---------- Source material

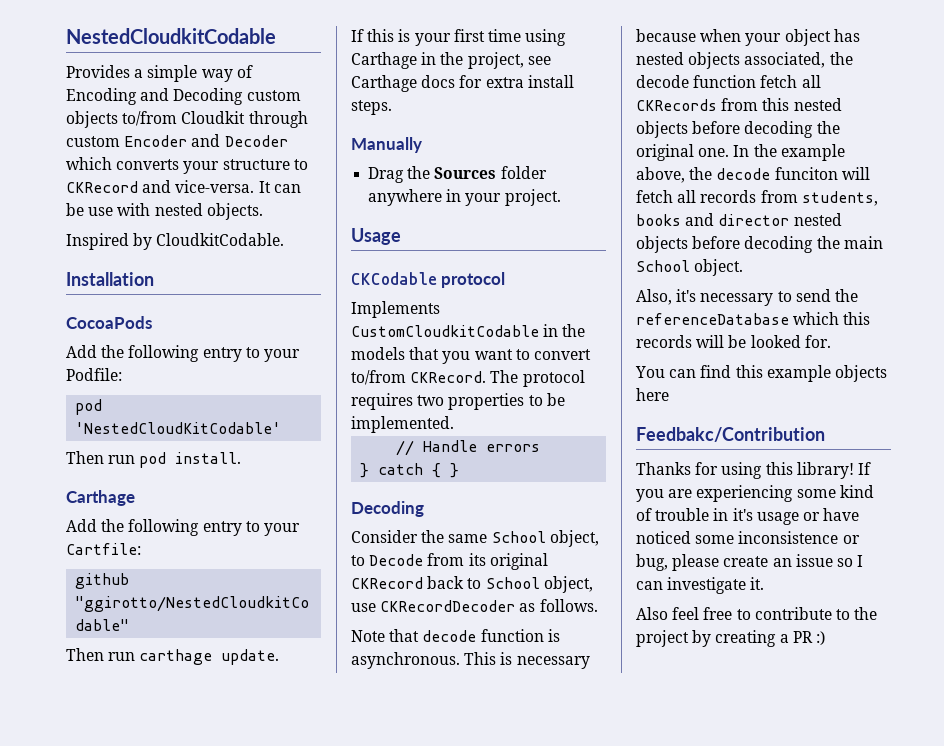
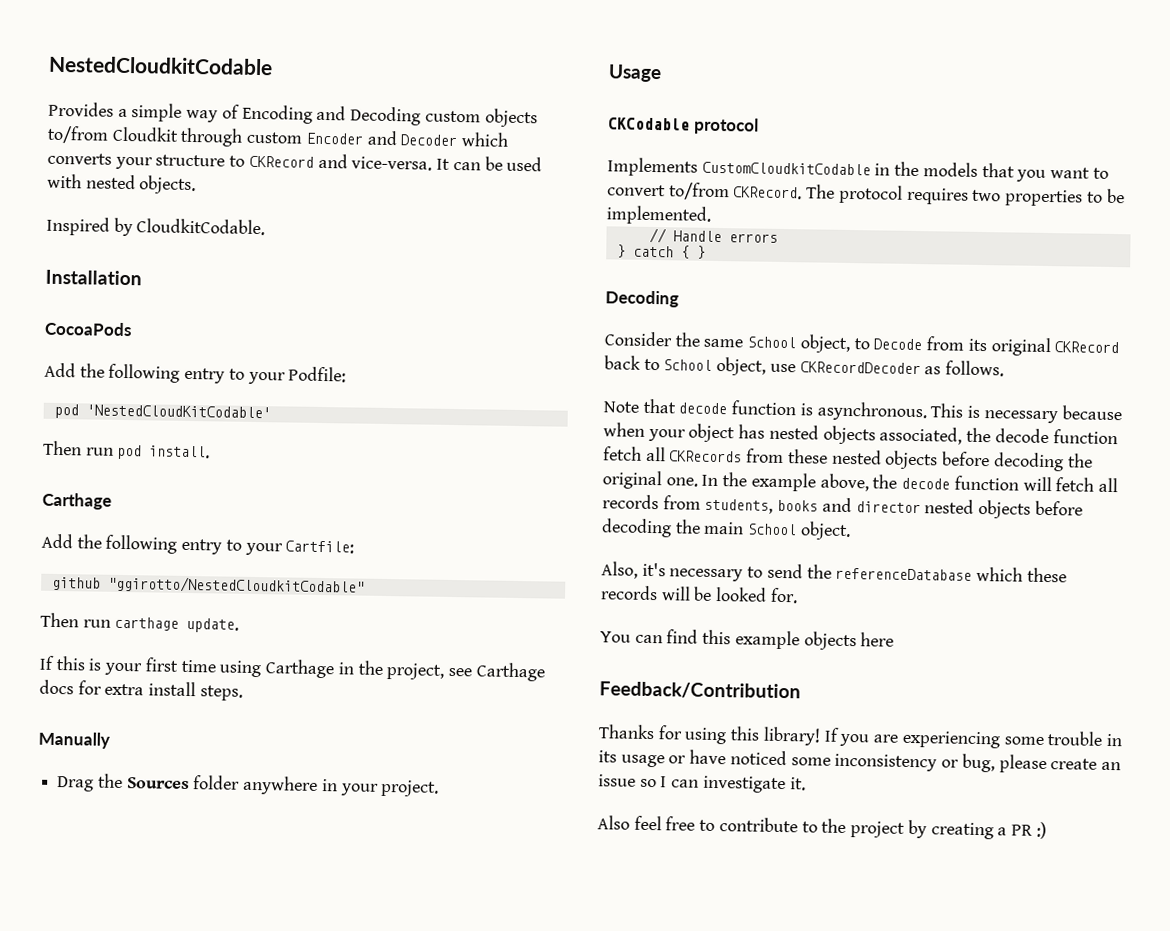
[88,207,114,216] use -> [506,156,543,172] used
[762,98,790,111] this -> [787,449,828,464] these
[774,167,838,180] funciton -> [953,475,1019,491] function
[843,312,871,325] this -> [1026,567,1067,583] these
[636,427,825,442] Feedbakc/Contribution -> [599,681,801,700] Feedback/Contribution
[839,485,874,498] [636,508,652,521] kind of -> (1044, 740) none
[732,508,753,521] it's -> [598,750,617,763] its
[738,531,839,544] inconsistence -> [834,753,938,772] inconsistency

--------------------

Aim of the task —
Only the last part of the entries above is needed: please copy the line with "[774,167,838,180] funciton ->" and each line after it exactly.

Solved problem —
[774,167,838,180] funciton -> [953,475,1019,491] function
[843,312,871,325] this -> [1026,567,1067,583] these
[636,427,825,442] Feedbakc/Contribution -> [599,681,801,700] Feedback/Contribution
[839,485,874,498] [636,508,652,521] kind of -> (1044, 740) none
[732,508,753,521] it's -> [598,750,617,763] its
[738,531,839,544] inconsistence -> [834,753,938,772] inconsistency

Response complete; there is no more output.